Destiny Activity Scraper
Scrapes PGCRS - activities from the Destiny 2 API - and ingest them into the database. This does not attempt to scrape all PGCRs that happen, but just a subset while still staying reasonably up to date
Context
The Destiny API publishes PGCRs (Post Game Carnage Report) for each activity/game/match played in the Destiny 2 world. When a player finishes an activity in Destiny, the game servers assign it a statically increasing ID and make it available through the API.
Because of this, you can constantly request the latest PGCRs by just fetching them in a for loop, incrementing the ID each time:
id = 100
while (true) {
id += 1
fetchActivity(id)
}
There are between 60-100 PGCRs generated a second, but this application only attempts to scrape a subset of them.

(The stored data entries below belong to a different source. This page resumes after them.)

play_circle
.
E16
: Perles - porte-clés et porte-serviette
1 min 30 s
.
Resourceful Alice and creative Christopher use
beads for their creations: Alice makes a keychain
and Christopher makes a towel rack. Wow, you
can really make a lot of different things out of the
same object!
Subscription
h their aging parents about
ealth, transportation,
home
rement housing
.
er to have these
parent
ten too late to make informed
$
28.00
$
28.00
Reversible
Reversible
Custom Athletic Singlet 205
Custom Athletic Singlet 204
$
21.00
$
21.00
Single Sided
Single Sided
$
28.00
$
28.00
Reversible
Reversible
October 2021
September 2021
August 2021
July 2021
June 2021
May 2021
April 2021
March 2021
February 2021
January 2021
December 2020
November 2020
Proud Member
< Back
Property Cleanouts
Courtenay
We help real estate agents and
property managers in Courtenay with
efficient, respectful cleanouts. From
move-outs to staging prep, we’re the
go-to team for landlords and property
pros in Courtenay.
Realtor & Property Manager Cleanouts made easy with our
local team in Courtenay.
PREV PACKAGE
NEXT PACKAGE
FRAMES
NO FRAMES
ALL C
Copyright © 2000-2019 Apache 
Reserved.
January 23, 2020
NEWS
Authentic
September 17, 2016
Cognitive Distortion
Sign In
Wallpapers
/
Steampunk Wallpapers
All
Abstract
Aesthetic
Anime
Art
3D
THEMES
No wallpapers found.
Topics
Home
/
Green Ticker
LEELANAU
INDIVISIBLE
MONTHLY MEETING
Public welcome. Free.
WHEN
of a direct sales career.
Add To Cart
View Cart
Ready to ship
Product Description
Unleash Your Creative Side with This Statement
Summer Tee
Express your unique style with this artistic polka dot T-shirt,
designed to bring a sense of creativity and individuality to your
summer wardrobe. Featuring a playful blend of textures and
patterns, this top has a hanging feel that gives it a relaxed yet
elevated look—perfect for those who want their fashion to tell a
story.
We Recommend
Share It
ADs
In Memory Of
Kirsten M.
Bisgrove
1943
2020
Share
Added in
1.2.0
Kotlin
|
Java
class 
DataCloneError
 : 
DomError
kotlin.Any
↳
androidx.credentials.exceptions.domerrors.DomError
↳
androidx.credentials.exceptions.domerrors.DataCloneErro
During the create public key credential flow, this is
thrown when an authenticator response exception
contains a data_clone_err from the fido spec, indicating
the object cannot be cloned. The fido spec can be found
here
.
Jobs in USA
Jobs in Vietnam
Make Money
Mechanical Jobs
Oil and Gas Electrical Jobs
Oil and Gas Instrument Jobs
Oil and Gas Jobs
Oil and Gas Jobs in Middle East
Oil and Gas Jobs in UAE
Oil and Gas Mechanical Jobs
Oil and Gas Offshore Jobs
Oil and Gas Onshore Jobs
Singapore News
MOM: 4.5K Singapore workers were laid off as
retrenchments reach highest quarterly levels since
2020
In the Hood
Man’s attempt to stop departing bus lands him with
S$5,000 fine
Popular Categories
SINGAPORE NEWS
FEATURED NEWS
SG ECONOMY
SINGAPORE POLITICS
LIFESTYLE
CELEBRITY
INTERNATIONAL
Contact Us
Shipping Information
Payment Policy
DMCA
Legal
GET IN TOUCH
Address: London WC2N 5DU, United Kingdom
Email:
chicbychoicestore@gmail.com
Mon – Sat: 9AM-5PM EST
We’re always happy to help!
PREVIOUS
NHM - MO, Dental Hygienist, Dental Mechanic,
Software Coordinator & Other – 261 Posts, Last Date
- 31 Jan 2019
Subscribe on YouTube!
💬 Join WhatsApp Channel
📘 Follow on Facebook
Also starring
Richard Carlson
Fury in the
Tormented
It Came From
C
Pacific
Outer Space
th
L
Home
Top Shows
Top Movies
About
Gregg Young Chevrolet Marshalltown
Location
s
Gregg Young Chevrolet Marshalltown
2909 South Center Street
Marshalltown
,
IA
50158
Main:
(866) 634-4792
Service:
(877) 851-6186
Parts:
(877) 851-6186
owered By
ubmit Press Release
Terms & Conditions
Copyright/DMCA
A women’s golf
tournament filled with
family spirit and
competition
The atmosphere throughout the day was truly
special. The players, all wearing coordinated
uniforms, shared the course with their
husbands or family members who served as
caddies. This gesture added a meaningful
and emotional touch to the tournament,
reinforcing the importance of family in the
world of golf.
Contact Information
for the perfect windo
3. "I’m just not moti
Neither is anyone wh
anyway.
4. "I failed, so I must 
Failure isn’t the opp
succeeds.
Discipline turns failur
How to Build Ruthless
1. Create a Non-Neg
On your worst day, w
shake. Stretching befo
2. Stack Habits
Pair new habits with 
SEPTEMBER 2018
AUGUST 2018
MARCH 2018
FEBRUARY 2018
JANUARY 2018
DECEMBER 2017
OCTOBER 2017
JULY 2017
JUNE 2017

The Bungie.net API has a per-IP rate limit of about 25 request/second.
If you request activities fast enough, eventually you will 404 as you hit an ID that hasnt been generated yet. When this happens, you just need to wait for a bit and retry a few seconds later when it should be generated.
Occasionally the game servers will delay creating the PGCR (and assigning it an ID), sometimes by a few hours. The effect of this is e.g. PGCR 100 ended at 06:00, PGCR 101 ended at 02:00, and PGCR 102 ended at 06:01. This can affect "catch up logic", so it must be handled specially.
Even rarer, but still "sometimes", will a PGCR ID just be completely skipped by the system. This also needs to be handled so the scraper does not become stuck on a single ID.